### Request
Report each line of the records below that uses the word "Kirchengemeinden".

Stored dataset items:
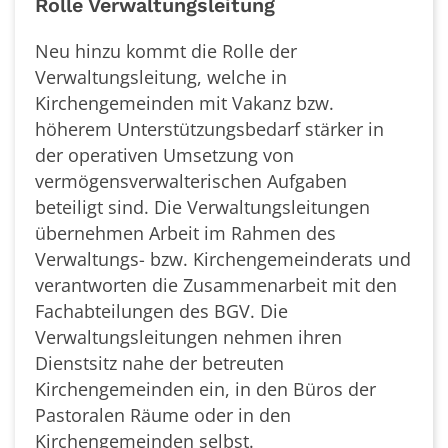
Rolle Verwaltungsleitung
Neu hinzu kommt die Rolle der
Verwaltungsleitung, welche in
Kirchengemeinden mit Vakanz bzw.
höherem Unterstützungsbedarf stärker in
der operativen Umsetzung von
vermögensverwalterischen Aufgaben
beteiligt sind. Die Verwaltungsleitungen
übernehmen Arbeit im Rahmen des
Verwaltungs- bzw. Kirchengemeinderats und
verantworten die Zusammenarbeit mit den
Fachabteilungen des BGV. Die
Verwaltungsleitungen nehmen ihren
Dienstsitz nahe der betreuten
Kirchengemeinden ein, in den Büros der
Pastoralen Räume oder in den
Kirchengemeinden selbst.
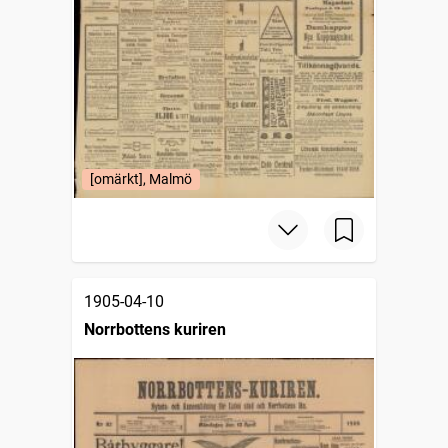
[omärkt], Malmö
1905-04-10
Norrbottens kuriren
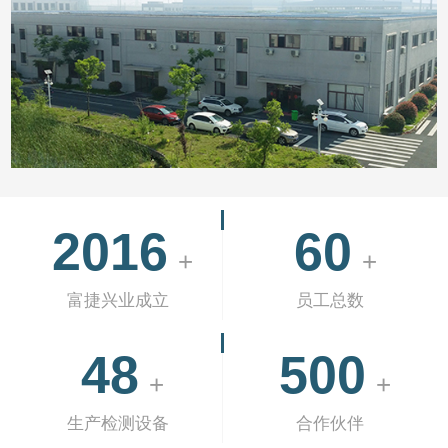
2016
60
+
+
富捷兴业成立
员工总数
48
500
+
+
生产检测设备
合作伙伴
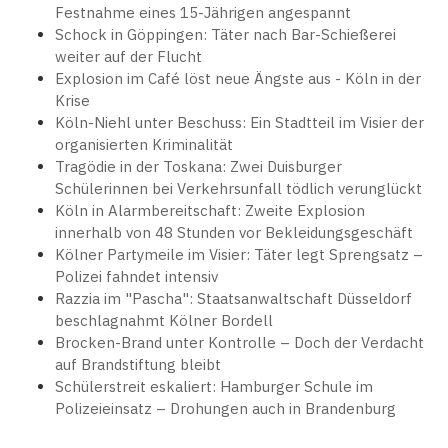
Festnahme eines 15-Jährigen angespannt
Schock in Göppingen: Täter nach Bar-Schießerei
weiter auf der Flucht
Explosion im Café löst neue Ängste aus - Köln in der
Krise
Köln-Niehl unter Beschuss: Ein Stadtteil im Visier der
organisierten Kriminalität
Tragödie in der Toskana: Zwei Duisburger
Schülerinnen bei Verkehrsunfall tödlich verunglückt
Köln in Alarmbereitschaft: Zweite Explosion
innerhalb von 48 Stunden vor Bekleidungsgeschäft
Kölner Partymeile im Visier: Täter legt Sprengsatz –
Polizei fahndet intensiv
Razzia im "Pascha": Staatsanwaltschaft Düsseldorf
beschlagnahmt Kölner Bordell
Brocken-Brand unter Kontrolle – Doch der Verdacht
auf Brandstiftung bleibt
Schülerstreit eskaliert: Hamburger Schule im
Polizeieinsatz – Drohungen auch in Brandenburg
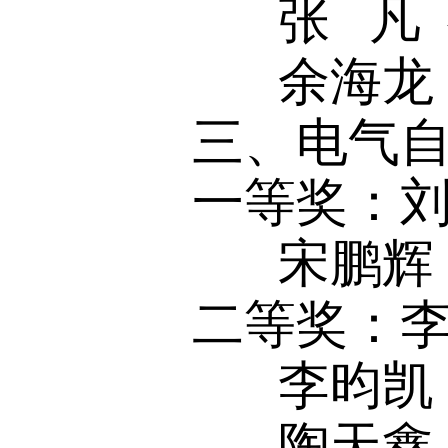
张 凡
余海龙
三、电气
一等奖：刘
宋鹏辉
二等奖：李
李昀凯
陶天鑫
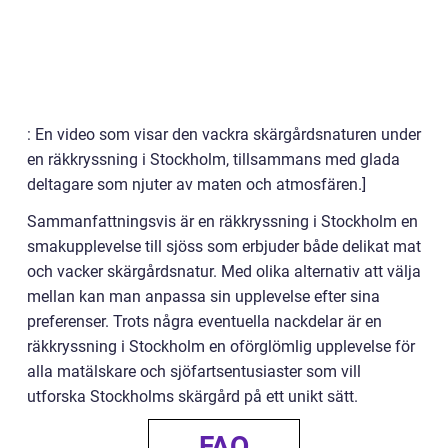
: En video som visar den vackra skärgårdsnaturen under
en räkkryssning i Stockholm, tillsammans med glada
deltagare som njuter av maten och atmosfären.]
Sammanfattningsvis är en räkkryssning i Stockholm en
smakupplevelse till sjöss som erbjuder både delikat mat
och vacker skärgårdsnatur. Med olika alternativ att välja
mellan kan man anpassa sin upplevelse efter sina
preferenser. Trots några eventuella nackdelar är en
räkkryssning i Stockholm en oförglömlig upplevelse för
alla matälskare och sjöfartsentusiaster som vill
utforska Stockholms skärgård på ett unikt sätt.
FAQ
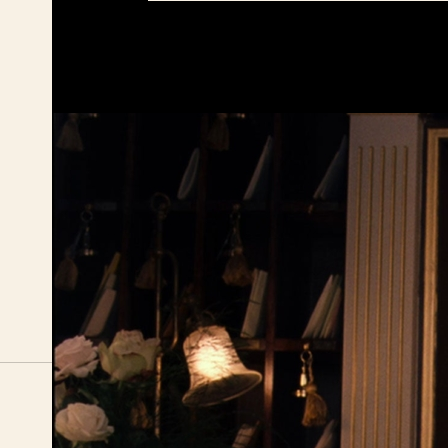
BIO FÅGEL BLÅ
ÖPPETTID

### Exercise answer
Kirchengemeinden mit Vakanz bzw.
Kirchengemeinden ein, in den Büros der
Kirchengemeinden selbst.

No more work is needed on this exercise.